Spine Strengthening with Yoga

Posted by on Mar 19, 2013 in Release, Realign, Relieve | No Comments

By: Dr. Aliya Visram, DC
If you are a Bikram Yoga practitioner, you know what I mean when I say “Spine
Strengthening Series”. However, for the non-Bikram Yogis, here’s a recap. The Spine
Strengthening Series is part of Bikram’s Beginning (Hatha) Yoga Series and includes the
following postures (or asanas):

1. Cobra Pose (Bhujangasana)
2. Locust Pose (Salabhasana)
3. Full Locust Pose (Poorna-Salabhasana)
4. Bow Pose (Dhanurasana)

You either love them or hate them….but here’s why you need to DO them!

New research has shown that spinal extension often decreases symptoms of lower back
and leg pain often caused by a herniated or bulging disc
(which creates pressure on nerve
roots causing pain radiating down the buttocks and legs).

These four postures all include elements of spinal extension – or back bending – by lifting
the lower extremities (legs), the upper extremities (arms, shoulders), or both.

How does spinal extension help lower back pain?
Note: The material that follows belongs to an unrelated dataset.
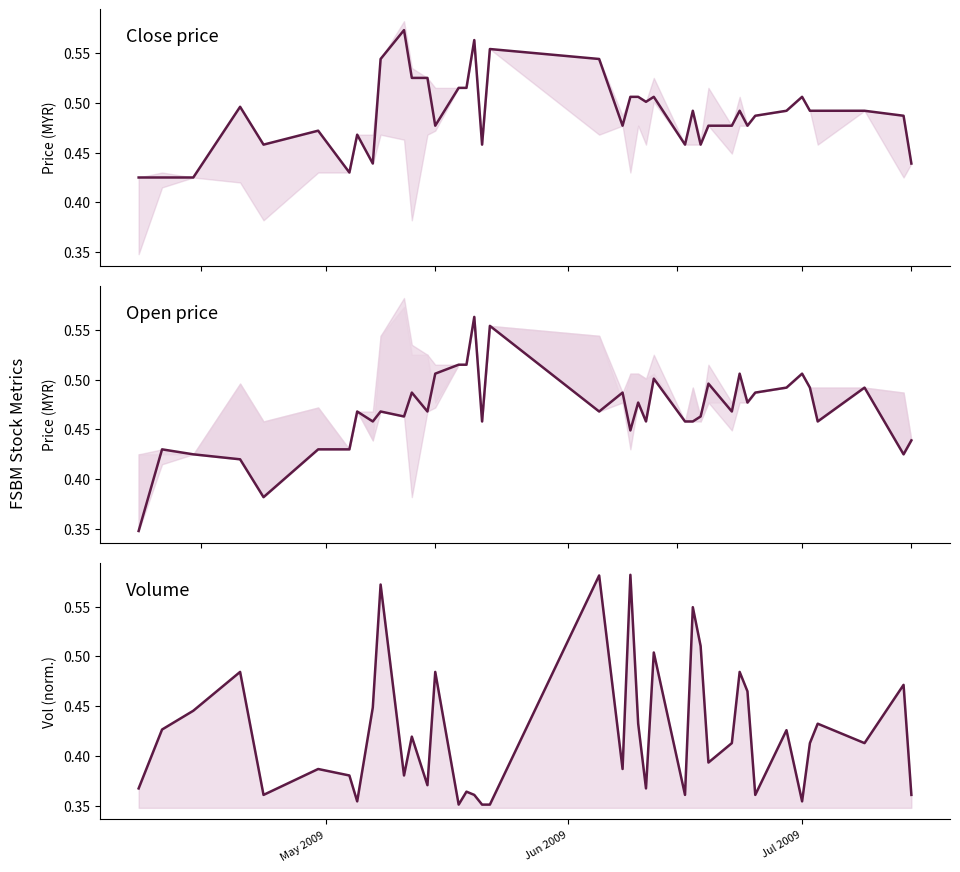

What is the difference between the maximum and second lowest values in the Volume (norm) series?

0.2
It may seem counter-intuitive, since
we associate spinal extension negatively with “scrunching” or compressing the lower
back.

But consider that when vertebral discs bulge out, they often bulge backward (posteriorly).
Spinal extension wedges open the front of the disc and allows the disc fluid to resettle
into its normal forward position. This helps push the disc back into its original position
and can diminish the intensity or extent of lower back or leg symptoms.
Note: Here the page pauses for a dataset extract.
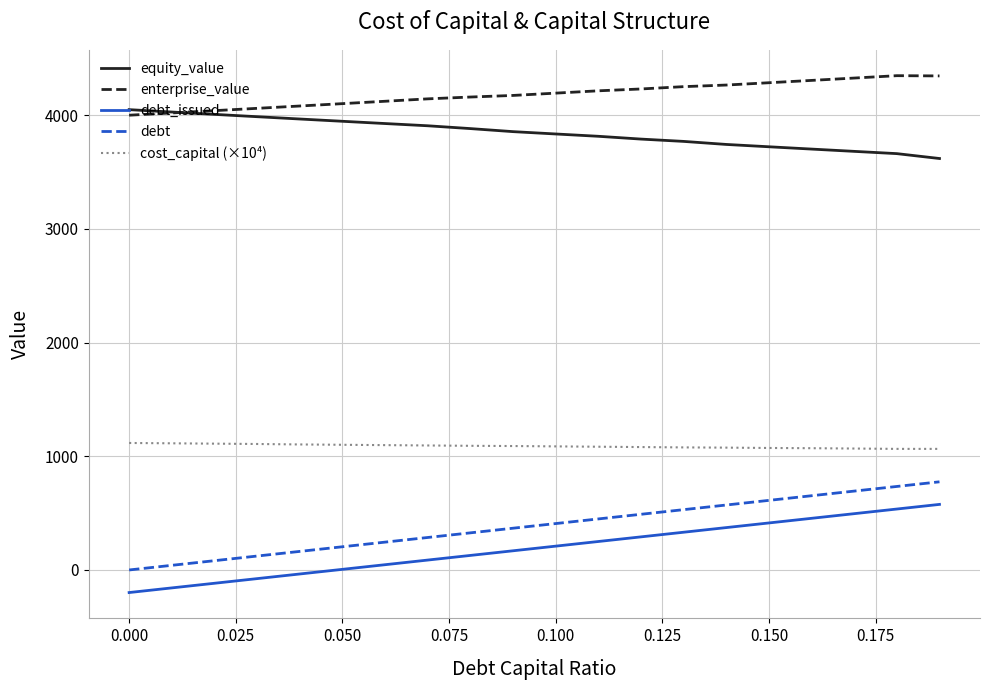

How many lines are shown in the chart?

5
These postures all help stabilize and strengthen your core abdominal and lower back
muscles through the contraction of your paraspinal muscles that support either side of
your spine. ) This helps prevent future injuries.

Love them or hate them, the postures of the Spine Strengthening Series are one of the
best things you can do to maintain a lovely, healthy back!